Spring 1941 (2007)
9/10
Powerful, Moving, and Engrossing
17 March 2019
Warning: Spoilers
I've seen many Holocaust and WWII films, and for me Spring 1941 is up there among the best of them. It shows how people would tolerate just about anything to save their own lives and the lives of their loved ones. In this case, a Jewish couple left their home in order to avoid Nazi capture. Along the way one of their young daughters is killed. The remaining child and the parents stay at the home of a local farmer who also happens to be in love with the husband in the couple, as he was her doctor. They enter into a relationship and the scorned wife wants out. Ultimately the husband chooses his family over the farmer, and they take their chances by leaving the farmer's home and joining the Jews being marched to god knows where.

The story of the past is interspersed with the story of the wife thirty years later when she has become a famous cellist and returns to Poland to receive an award.

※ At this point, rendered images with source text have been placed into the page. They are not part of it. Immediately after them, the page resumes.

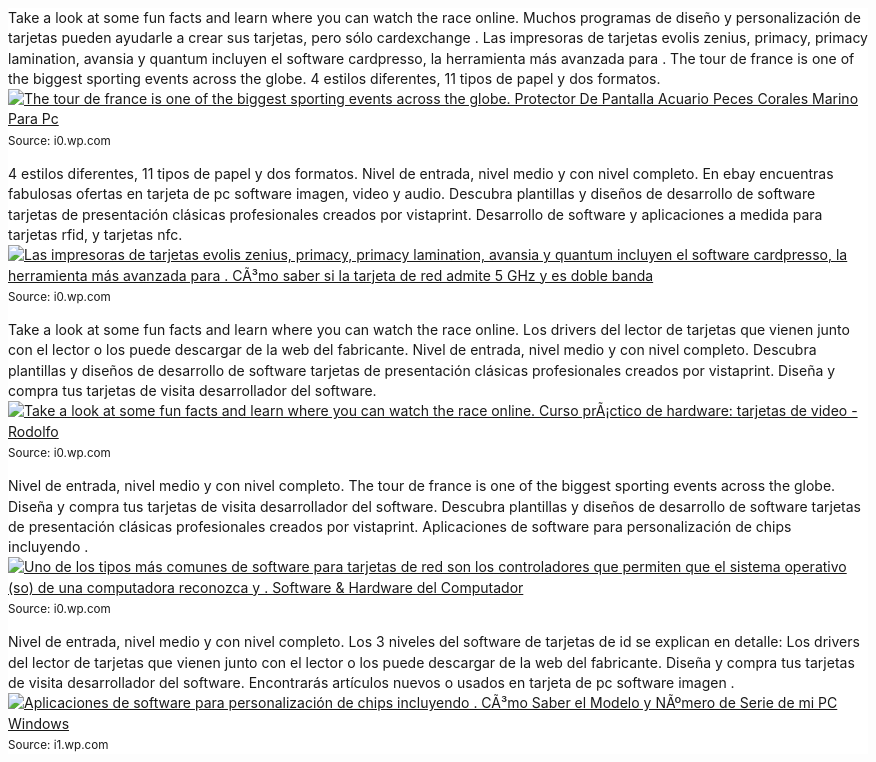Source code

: Take a look at some fun facts and learn where you can watch the race online. Muchos programas de diseño y personalización de tarjetas pueden ayudarle a crear sus tarjetas, pero sólo cardexchange . Las impresoras de tarjetas evolis zenius, primacy, primacy lamination, avansia y quantum incluyen el software cardpresso, la herramienta más avanzada para . The tour de france is one of the biggest sporting events across the globe. 4 estilos diferentes, 11 tipos de papel y dos formatos.
[![The tour de france is one of the biggest sporting events across the globe. Protector De Pantalla Acuario Peces Corales Marino Para Pc](https://i0.wp.com/tse1.mm.bing.net/th?id=OIP.oxTwnsU-jlsgp0R6t1LOIgHaEK&amp;pid=15.1 "Protector De Pantalla Acuario Peces Corales Marino Para Pc")](https://i0.wp.com/http2.mlstatic.com/protector-de-pantalla-acuario-peces-corales-marino-para-pc-D_NQ_NP_962487-MLM27163952436_042018-O.jpg)
<small>Source: i0.wp.com</small>

4 estilos diferentes, 11 tipos de papel y dos formatos. Nivel de entrada, nivel medio y con nivel completo. En ebay encuentras fabulosas ofertas en tarjeta de pc software imagen, video y audio. Descubra plantillas y diseños de desarrollo de software tarjetas de presentación clásicas profesionales creados por vistaprint. Desarrollo de software y aplicaciones a medida para tarjetas rfid, y tarjetas nfc.
[![Las impresoras de tarjetas evolis zenius, primacy, primacy lamination, avansia y quantum incluyen el software cardpresso, la herramienta más avanzada para . CÃ³mo saber si la tarjeta de red admite 5 GHz y es doble banda](https://i1.wp.com/tse2.mm.bing.net/th?id=OIP.E1Xlk-utpWpmqMzg1Mz5DwHaD4&amp;pid=15.1 "CÃ³mo saber si la tarjeta de red admite 5 GHz y es doble banda")](https://i0.wp.com/www.redeszone.net/app/uploads-redeszone.net/2020/07/tarjeta-red-compatible-doble-banda.jpg)
<small>Source: i0.wp.com</small>

Take a look at some fun facts and learn where you can watch the race online. Los drivers del lector de tarjetas que vienen junto con el lector o los puede descargar de la web del fabricante. Nivel de entrada, nivel medio y con nivel completo. Descubra plantillas y diseños de desarrollo de software tarjetas de presentación clásicas profesionales creados por vistaprint. Diseña y compra tus tarjetas de visita desarrollador del software.
[![Take a look at some fun facts and learn where you can watch the race online. Curso prÃ¡ctico de hardware: tarjetas de video - Rodolfo](https://i1.wp.com/tse1.mm.bing.net/th?id=OIP.RLOv-nMDjMb1S5gEB0sodQHaFj&amp;pid=15.1 "Curso prÃ¡ctico de hardware: tarjetas de video - Rodolfo")](https://i0.wp.com/2.bp.blogspot.com/-Qk7911KrewI/U5HzTao_j1I/AAAAAAAABL4/K1p_lvVy2MU/s1600/tarjetadevideo.jpg)
<small>Source: i0.wp.com</small>

Nivel de entrada, nivel medio y con nivel completo. The tour de france is one of the biggest sporting events across the globe. Diseña y compra tus tarjetas de visita desarrollador del software. Descubra plantillas y diseños de desarrollo de software tarjetas de presentación clásicas profesionales creados por vistaprint. Aplicaciones de software para personalización de chips incluyendo .
[![Uno de los tipos más comunes de software para tarjetas de red son los controladores que permiten que el sistema operativo (so) de una computadora reconozca y . Software &amp; Hardware del Computador](https://i1.wp.com/tse3.mm.bing.net/th?id=OIP.P8aGvn_OYS9yd6mtb3B68gHaEK&amp;pid=15.1 "Software &amp; Hardware del Computador")](https://i0.wp.com/image.slidesharecdn.com/presentacion9-150922185153-lva1-app6891/95/software-hardware-del-computador-21-638.jpg?cb=1442948021)
<small>Source: i0.wp.com</small>

Nivel de entrada, nivel medio y con nivel completo. Los 3 niveles del software de tarjetas de id se explican en detalle: Los drivers del lector de tarjetas que vienen junto con el lector o los puede descargar de la web del fabricante. Diseña y compra tus tarjetas de visita desarrollador del software. Encontrarás artículos nuevos o usados en tarjeta de pc software imagen .
[![Aplicaciones de software para personalización de chips incluyendo . CÃ³mo Saber el Modelo y NÃºmero de Serie de mi PC Windows](https://i1.wp.com/tse3.mm.bing.net/th?id=OIP.zcV1ntFunxfBt8gEjuZ0IgHaEK&amp;pid=15.1 "CÃ³mo Saber el Modelo y NÃºmero de Serie de mi PC Windows")](https://i1.wp.com/miracomosehace.com/wp-content/uploads/2020/07/serie-numero--768x432.jpg)
<small>Source: i1.wp.com</small>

I believe the alternating between 1941 and 1971 was done effectively. By the film's end it has evolved into a real tear jerker, presenting the overwhelming sadness that the characters have had to bear, from 1941 to the present. That's what came across most intensely for me: that no matter what the details were of any individual's or family's story, every one of them was tragic with an ensuing lifetime of sad memories. No matter how extensive the accomplishments of Holocaust survivors, and no matter how much time passes, the images of their perished loved ones and the heinous sadistic abuse they endured, never go away.

For such an intense, emotional story, I think the acting was excellent and did it justice. I never felt, as at least one reviewer did, that the film descended into melodrama.